Problem details: Echo every line from the one containing "phylum: Tracheophyta" down to the one containing "locality: Rio Parauari, black", both of those included.

The data:
-.-.-
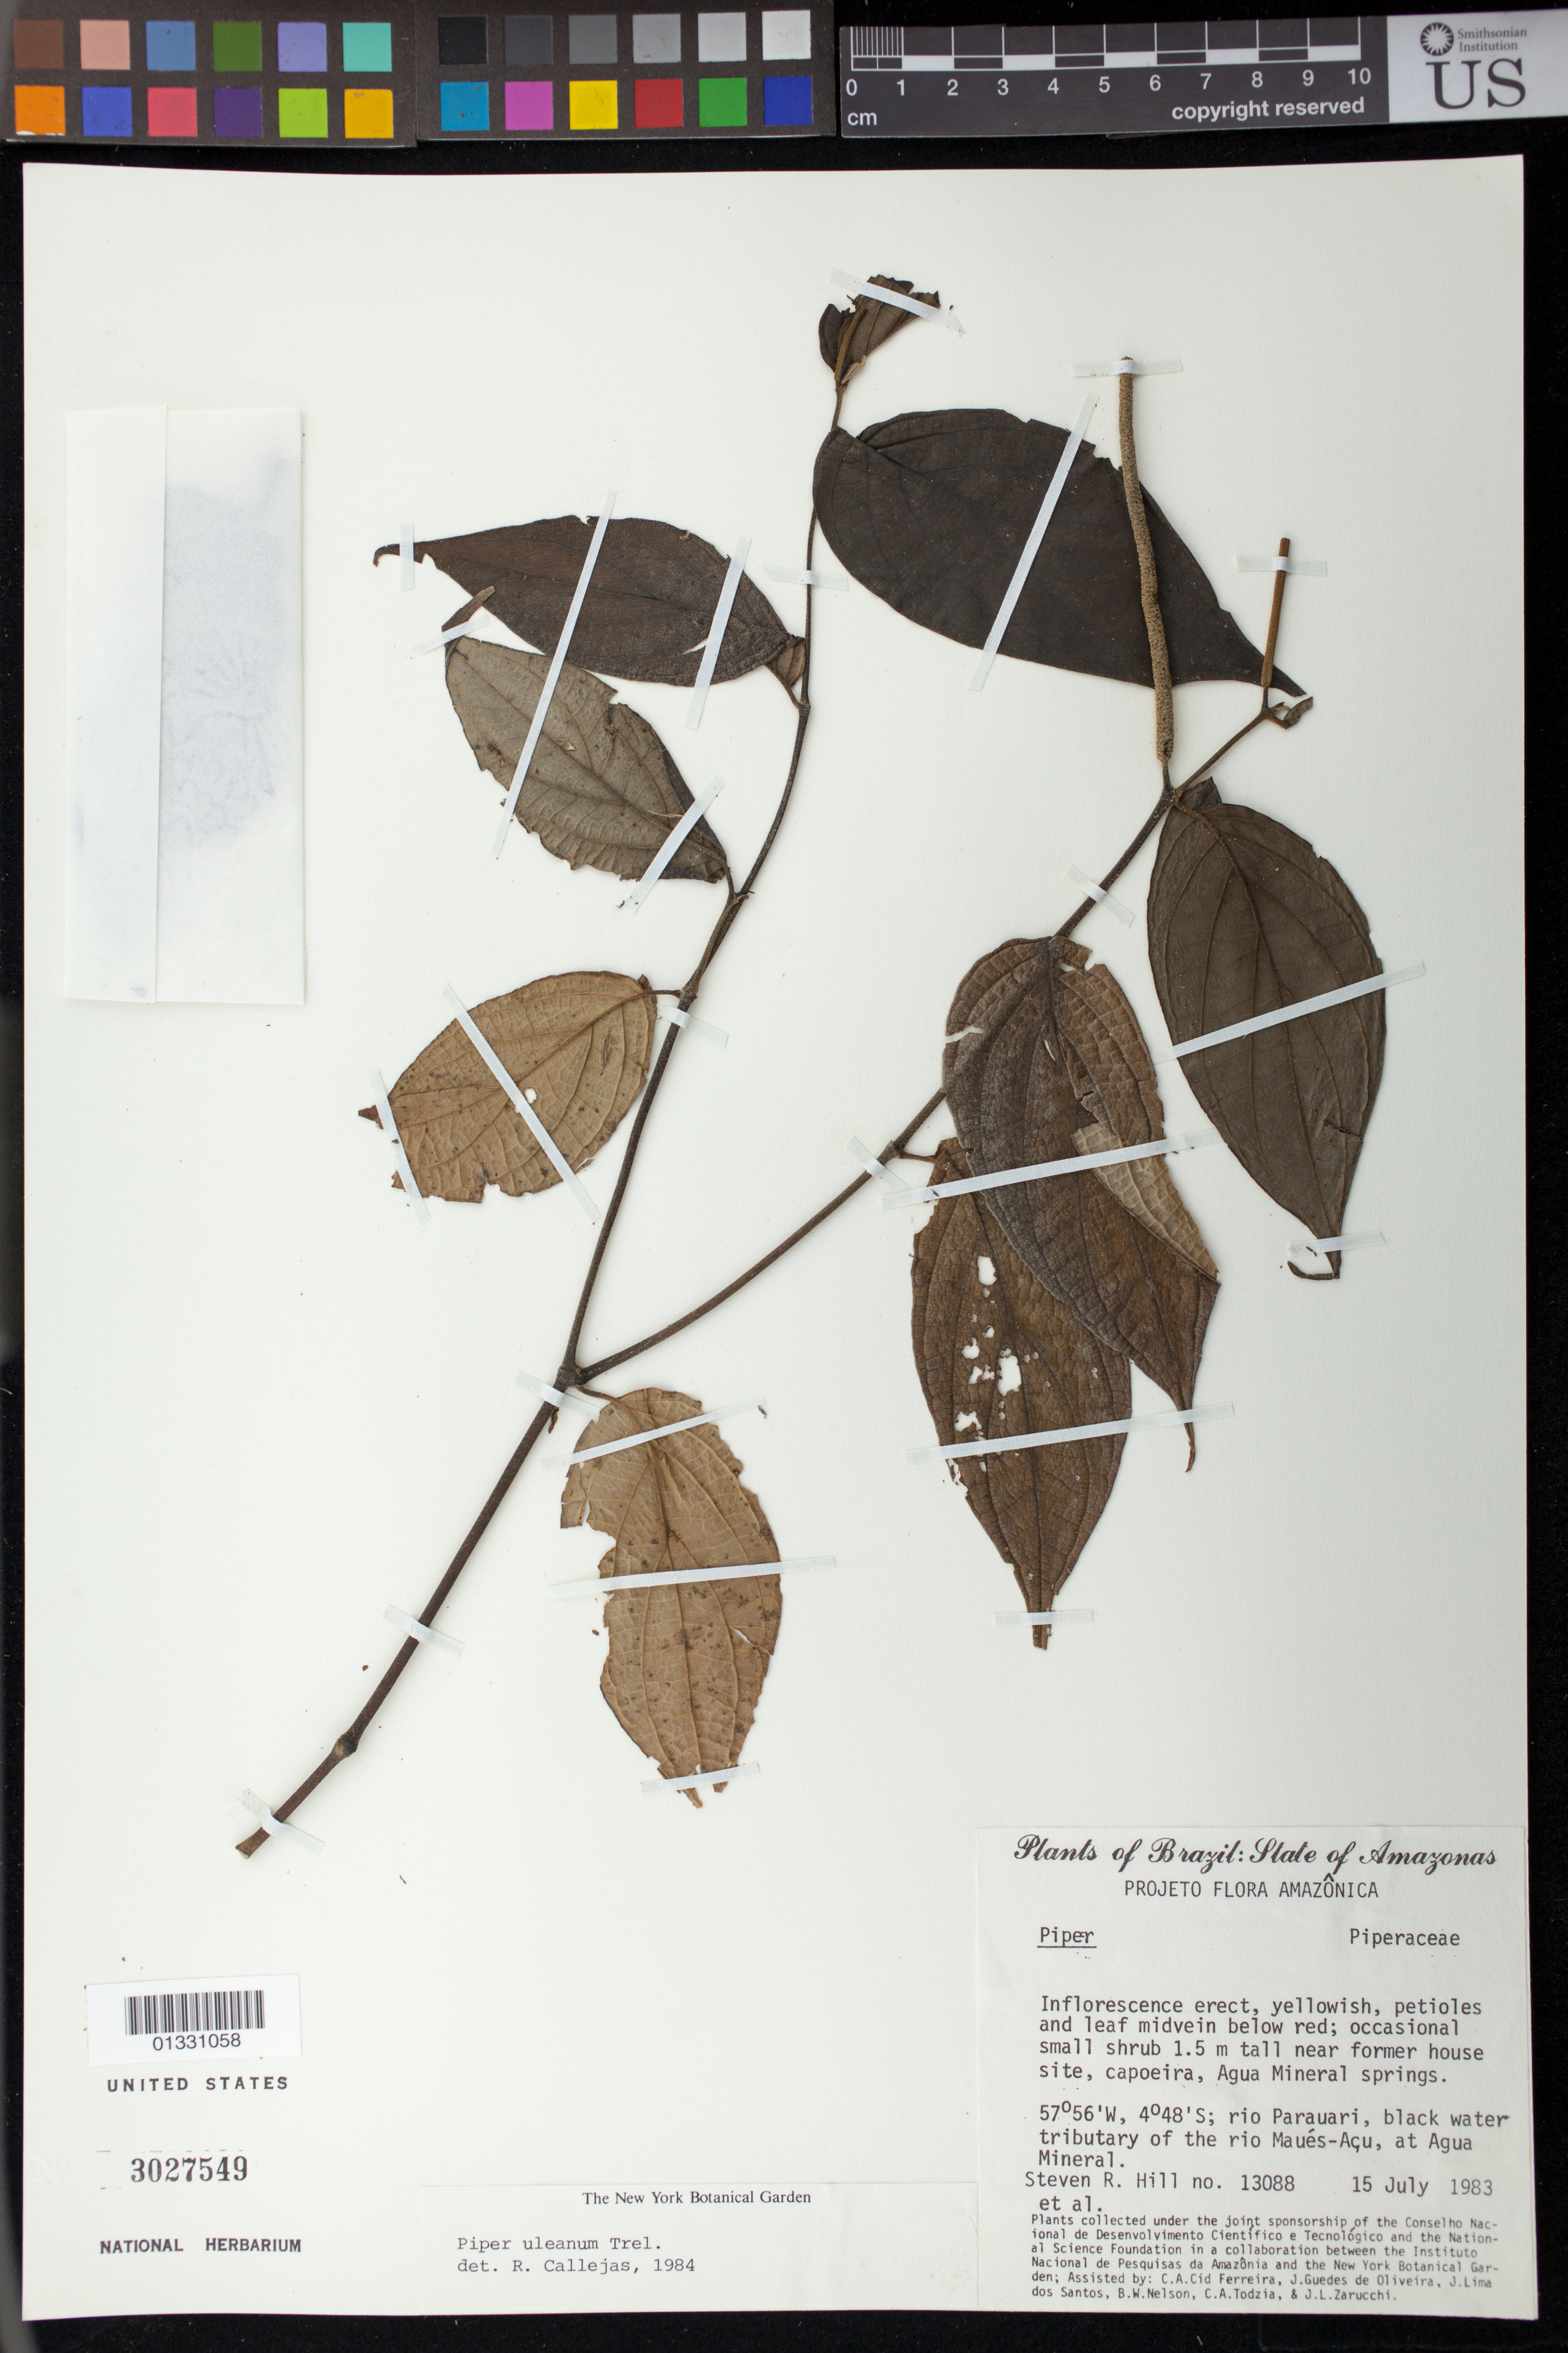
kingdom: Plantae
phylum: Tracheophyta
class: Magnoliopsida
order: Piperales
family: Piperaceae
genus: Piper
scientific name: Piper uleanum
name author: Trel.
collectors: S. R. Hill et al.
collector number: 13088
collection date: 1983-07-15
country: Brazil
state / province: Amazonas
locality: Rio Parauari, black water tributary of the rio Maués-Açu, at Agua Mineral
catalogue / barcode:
-.-.-
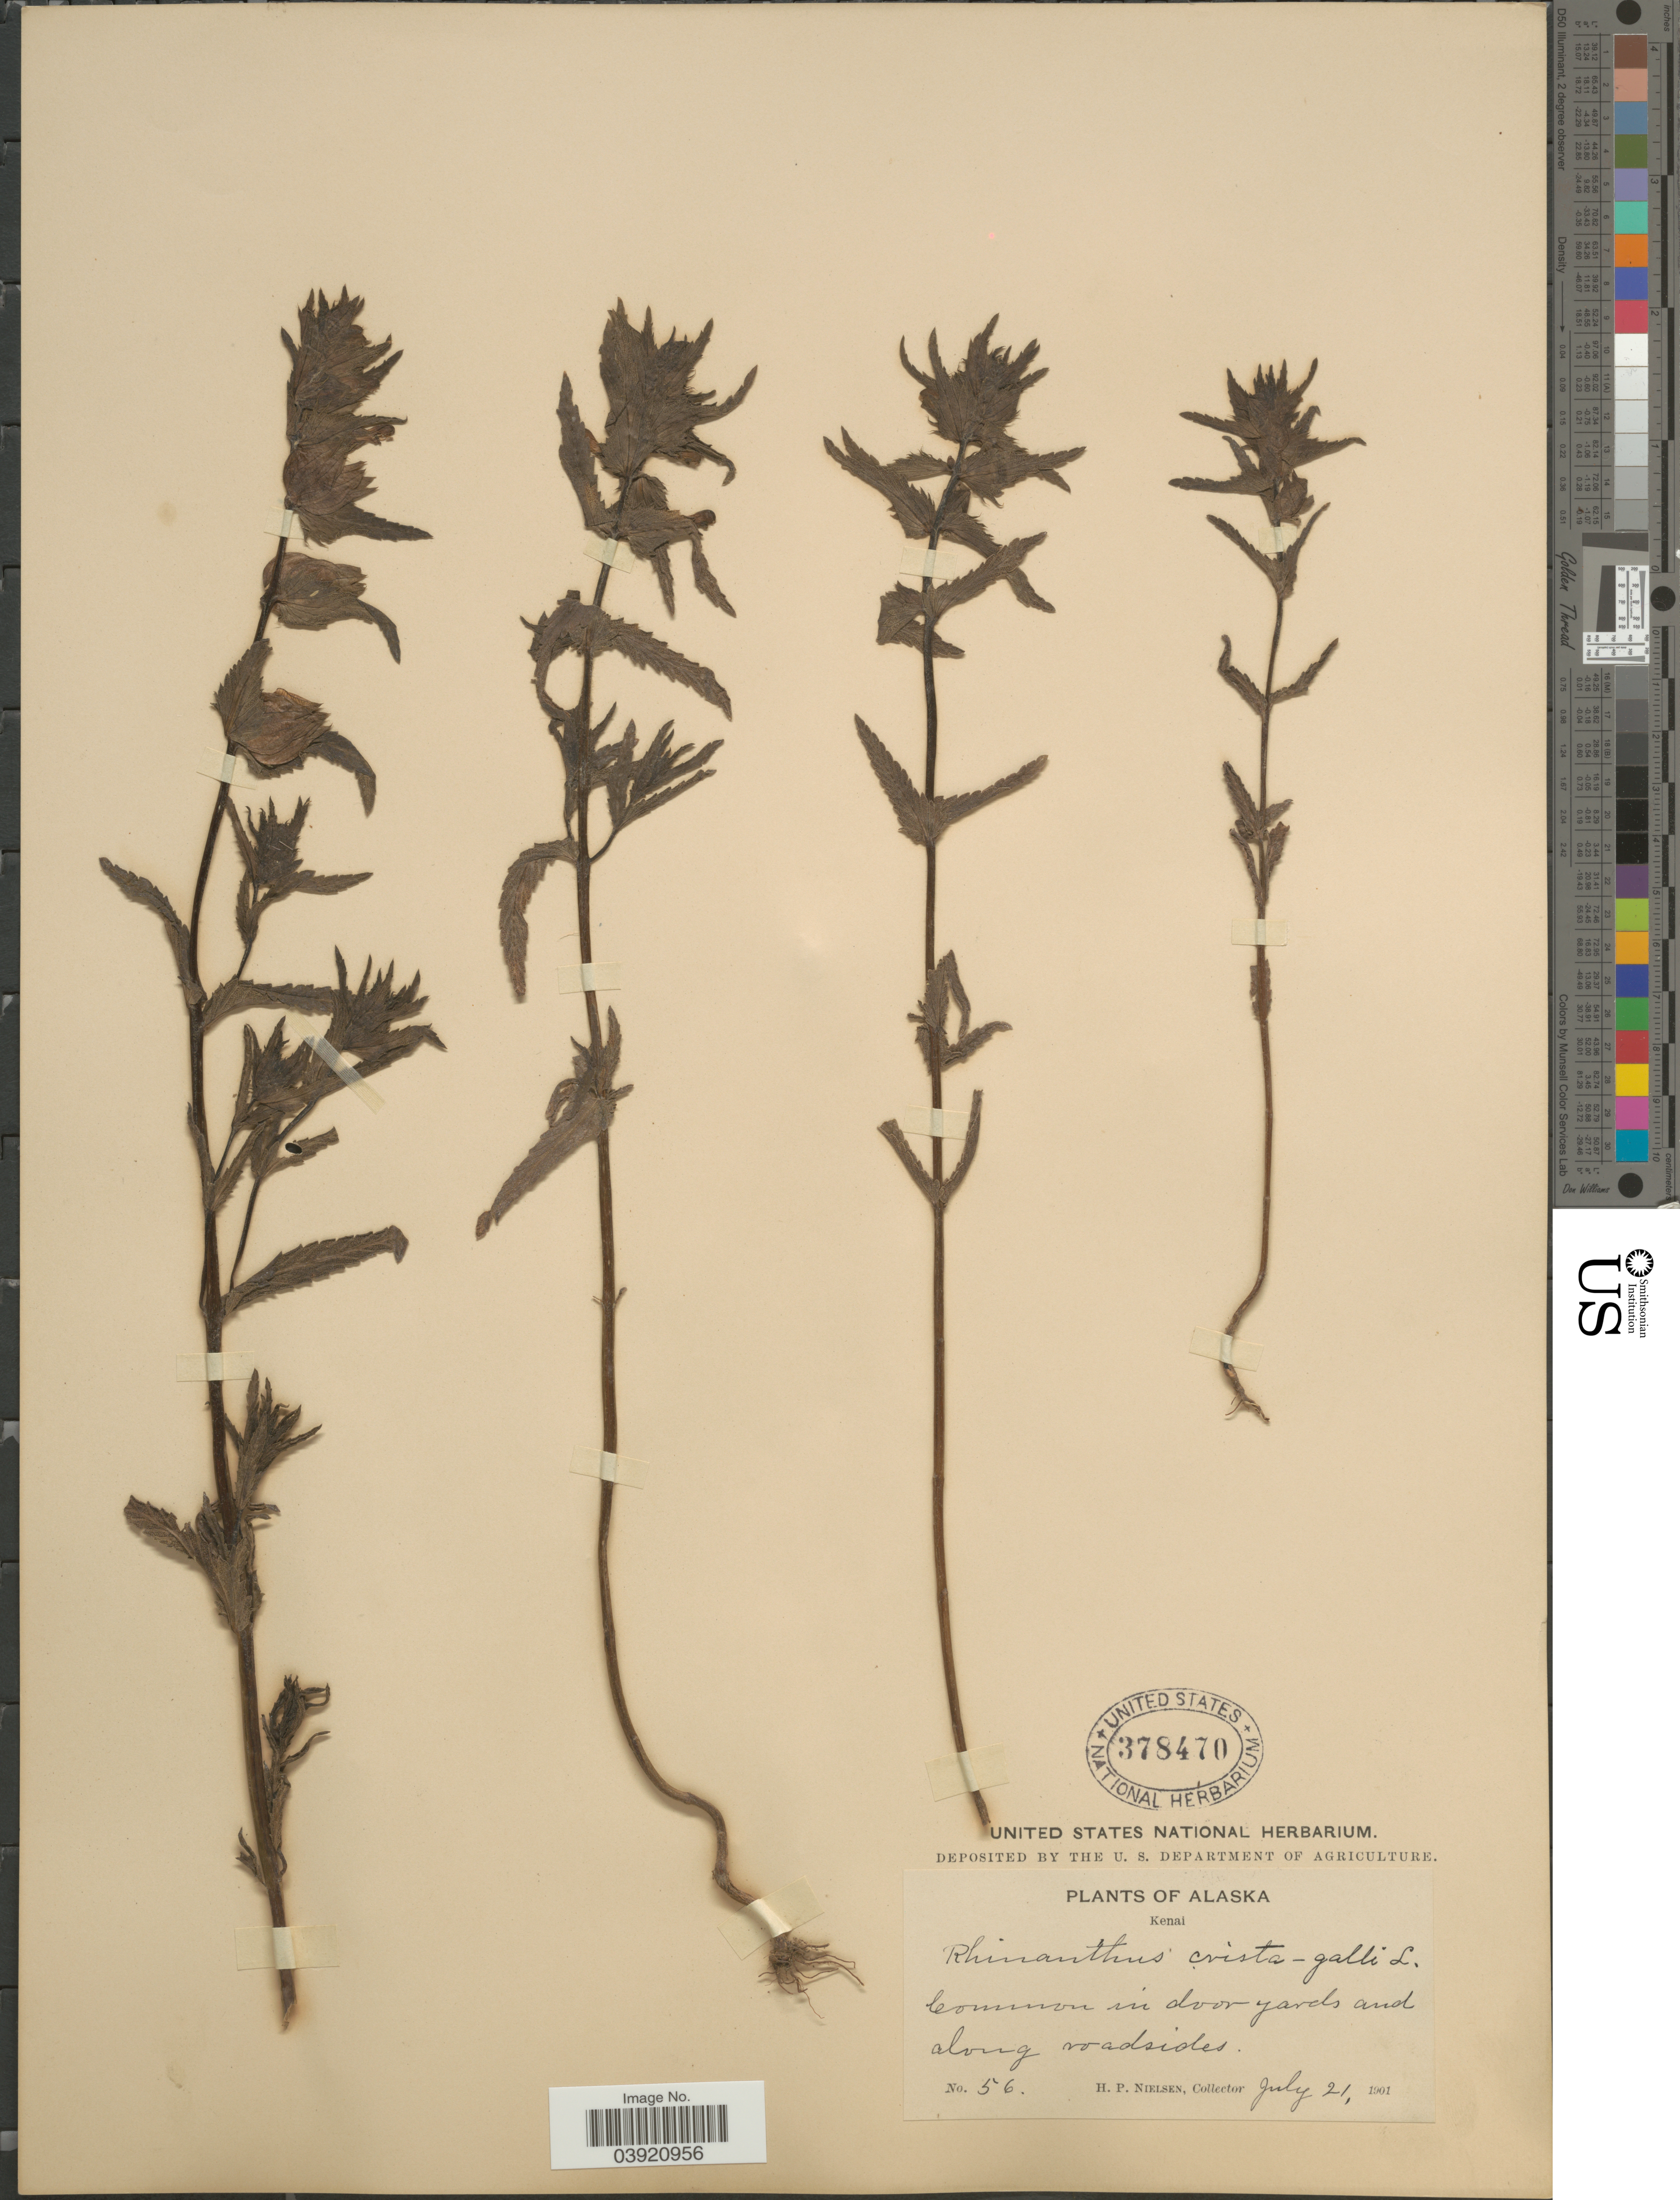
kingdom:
-.-.-
The answer:
phylum: Tracheophyta
class: Magnoliopsida
order: Piperales
family: Piperaceae
genus: Piper
scientific name: Piper uleanum
name author: Trel.
collectors: S. R. Hill et al.
collector number: 13088
collection date: 1983-07-15
country: Brazil
state / province: Amazonas
locality: Rio Parauari, black water tributary of the rio Maués-Açu, at Agua Mineral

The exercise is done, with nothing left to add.